◆ **Consigna**
Continúa la reseña de La vida breve, de Onetti, a partir de su última oración.

◆ **Texto de partida**
┄┄┄┄┄┄┄┄┄┄
La vida breve, de Juan Carlos Onetti (Debolsillo) | por Juan Jiménez García

Juan Carlos Onetti | La vida breve

Leí La vida breve en busca de algo recordado. Ese algo recordado era mi primera lectura de Juan Carlos Onetti. Pienso en ella como algo no demasiado lejano (y sin embargo no puede ser así). Perdido el sentido del tiempo, quedaba el sentido de una página, una página que me había conmocionado, y nada recordaba de ella. Un fragmento en unas escaleras, y nada recordaba de ella. Sí, estaba Santa María. Mi primera lectura está irremediablemente unida a un verano. Unos días de verano en el pueblo, un piso alquilado por mis padres, junto con mis tíos, cerca de la rambla, de esa calle de tómbolas y quincallas. También de alguna atracción de feria, que aún en el sopor de las horas de siesta, hacía sonar su música, esa música de atracción de feria. Yo leía tumbado en la cama, mientras los demás dormían. Y era feliz. Con esa felicidad que pide tan poco y que no sabemos cómo reproducir, atrapados en el torbellino de nuestras confusiones contemporáneas. Entonces, ahora, pensé que entonces leía La vida breve y que, ahora, de nuevo, años después, debía volver a empezar por ese único libro leído. Pero no tardé mucho en advertir que no eran el mismo libro. Pero si no este, ¿cuál? No lo sé. Tal vez nada existió. Ni aquellos días, ni aquella feria, ni aquella cama, ni esa Santa María. 

En La vida breve, su protagonista, Juan María Brausen, está prisionero de su presente. Su presente es la cicatriz de un cáncer extirpado a su mujer, Gertrudis. La herida. Su presente son las voces al otro lado de la pared. Es otra mujer, la Queca. Y su presente es esa agencia de publicidad para la que trabaja, pero en la que ya no le queda mucho. Para escapar de su presente, imagina al doctor Diaz Gray, que vive en un rincón de su imaginación, llamado Santa María. Imagina al doctor Diaz Gray y a una mujer misteriosa, que aparece un día en el pueblo y en su consulta, Elena Sala. Y desde ese momento, todas estas mujeres y alguna otra poblaran la realidad y esa otra realidad que solo está en su cabeza. Y todo es una huida, hasta que hay una huida real. Pérdidas, una sucesión de pérdidas, una ensoñación de tiempos, personajes y lugares. Frecuentar abismos, habitar melancolías y tristezas, trazar límites y caminar por esos límites.
┄┄┄┄┄┄┄┄┄┄
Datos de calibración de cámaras
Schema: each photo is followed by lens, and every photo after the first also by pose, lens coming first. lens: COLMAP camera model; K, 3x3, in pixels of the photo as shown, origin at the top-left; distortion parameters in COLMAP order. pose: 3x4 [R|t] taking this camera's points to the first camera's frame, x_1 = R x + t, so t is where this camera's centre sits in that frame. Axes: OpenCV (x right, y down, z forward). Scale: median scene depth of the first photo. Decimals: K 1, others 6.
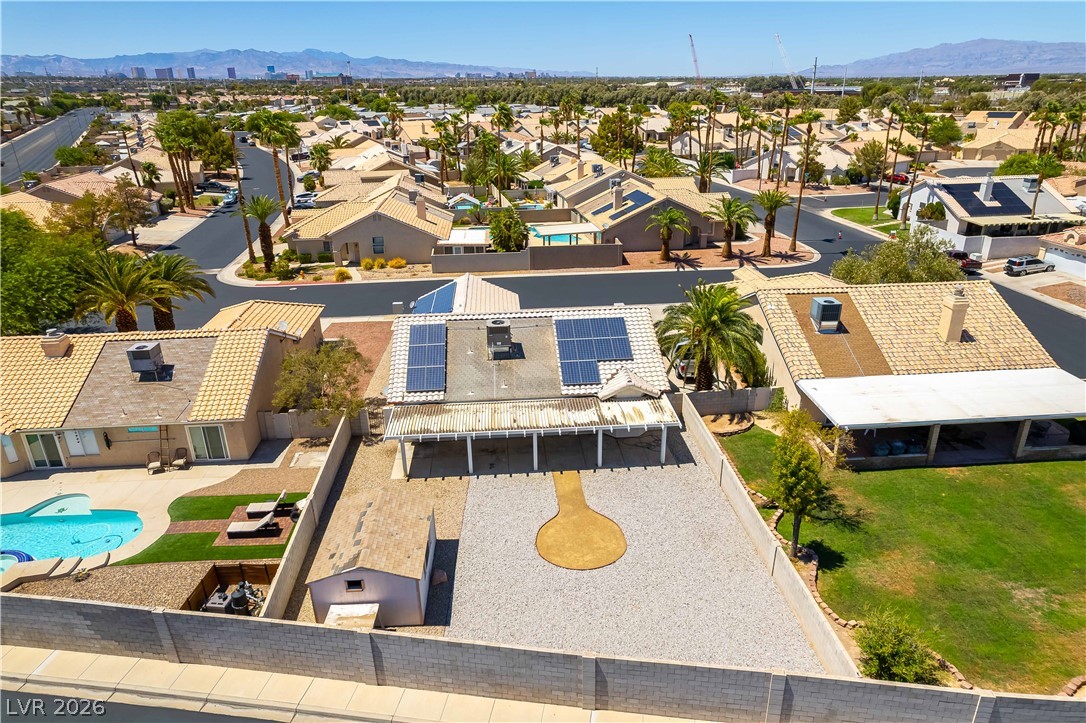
lens RADIAL K [[689.7, 0, 544.8], [0, 689.7, 378.9], [0, 0, 1]] dist [-0.067470, 0.070758]
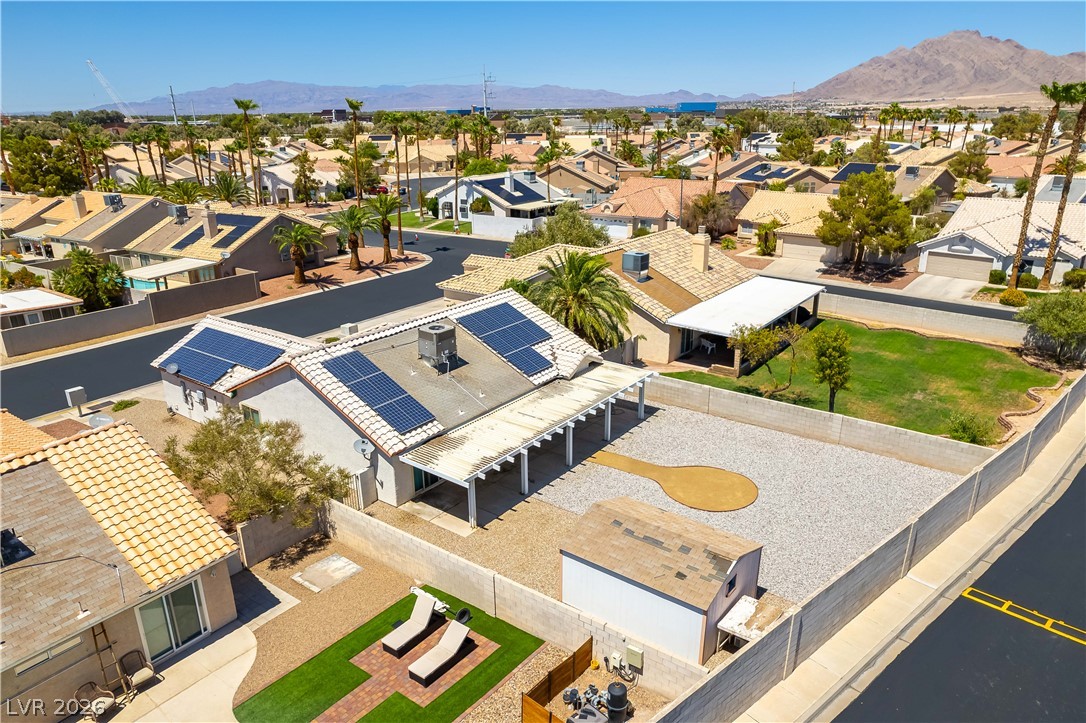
lens RADIAL K [[732.6, 0, 543.4], [0, 732.6, 403.8], [0, 0, 1]] dist [-0.044019, 0.002127]
pose [[0.654337, -0.276140, 0.703981, -0.603461], [0.302722, 0.948746, 0.090775, -0.035533], [-0.692966, 0.153713, 0.704394, 0.302616]]
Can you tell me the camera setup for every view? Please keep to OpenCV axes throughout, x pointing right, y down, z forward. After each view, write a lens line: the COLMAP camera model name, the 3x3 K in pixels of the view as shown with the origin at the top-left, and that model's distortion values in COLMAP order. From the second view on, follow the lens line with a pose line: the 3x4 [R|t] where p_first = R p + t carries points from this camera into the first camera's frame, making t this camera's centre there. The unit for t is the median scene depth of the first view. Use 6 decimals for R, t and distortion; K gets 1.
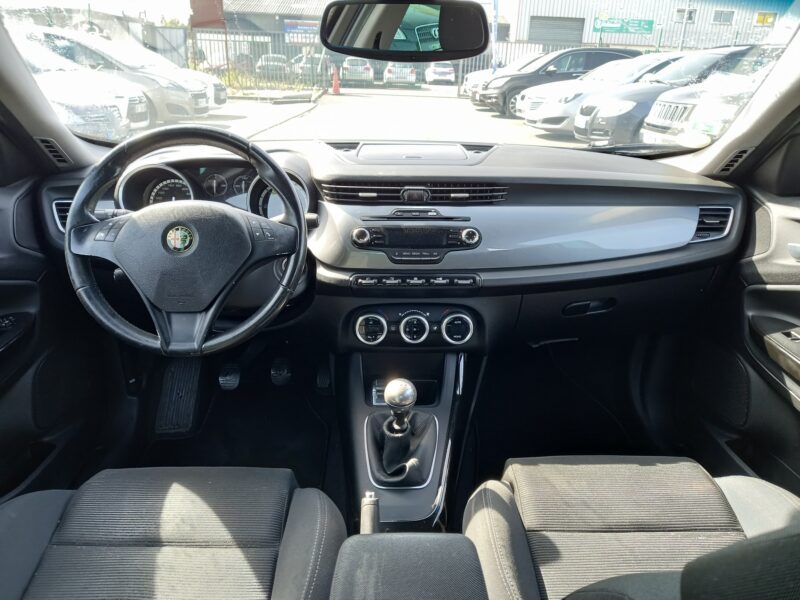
lens RADIAL K [[584.3, 0, 396.1], [0, 584.3, 298.8], [0, 0, 1]] dist [0.046477, -0.035093]
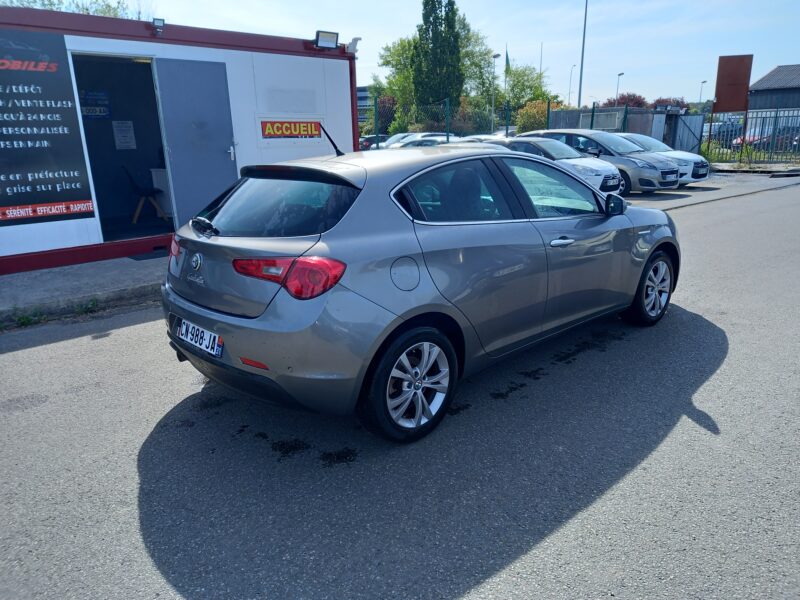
┄┄┄┄┄┄┄┄┄┄
◆ **Problema resuelto**
Juan Carlos Onetti empezó con ella Santa María. Empezó también una segunda época, que sería una tercera en su exilio español, en el que tuvo que reencontrar su escritura, perdida en el viaje. La consideró siempre como su mejor novela (dicen, pero le oí decir que eran Los adioses), y un escritor como Mario Levrero, recordaba su cuarto capítulo, Naturaleza muerta (en realidad recordaba mal: era el séptimo) como uno de esos momentos importantes de la literatura latinoamericana. Es difícil escribir sobre aquello sobre lo que ya se han escrito cientos, miles de páginas. Pretender decir algo nuevo, cuando todo es precisamente inédito, cuando poco importa. Sin embargo, aun en el intento, no podemos escapar a la necesidad de la lectura. Porque en el escritor uruguayo, en esa lectura, en esa misma naturaleza muerta, está contenido algo que difícilmente podremos verbalizar. Un temblor. Un vértigo.  

Leo la introducción de Hortensia Campanella a sus obras completas, publicadas por Galaxia Gutenberg. En ella dice que su obra habla de la incomunicación, el fracaso, el pesimismo vital, el erotismo complicado. Y más adelante, cuando escribe sobre su primera novela, El pozo, encuentra en ella esto mismo y eso mismo que será una y una vez más: la frustración ante la incomunicación con el otro, la sensación de fracaso y de soledad que ello reporta al individuo, la búsqueda de nuevos resultados para esta ecuación mediante el amor, la presencia de la muchacha como criatura pura que necesariamente sufrirá quebranto, la alteración de los planos de la realidad a través de los sueños, empleados como medio para trascender ese cúmulo de insatisfacciones. Me gusta porque son unas líneas que prueban a encerrar el aire de muchas obras. A partir de aquí, estamos solos. Onetti solo entendía escribir. Vivir era escribir. Escribir era contar. Leer es esperar. Pienso.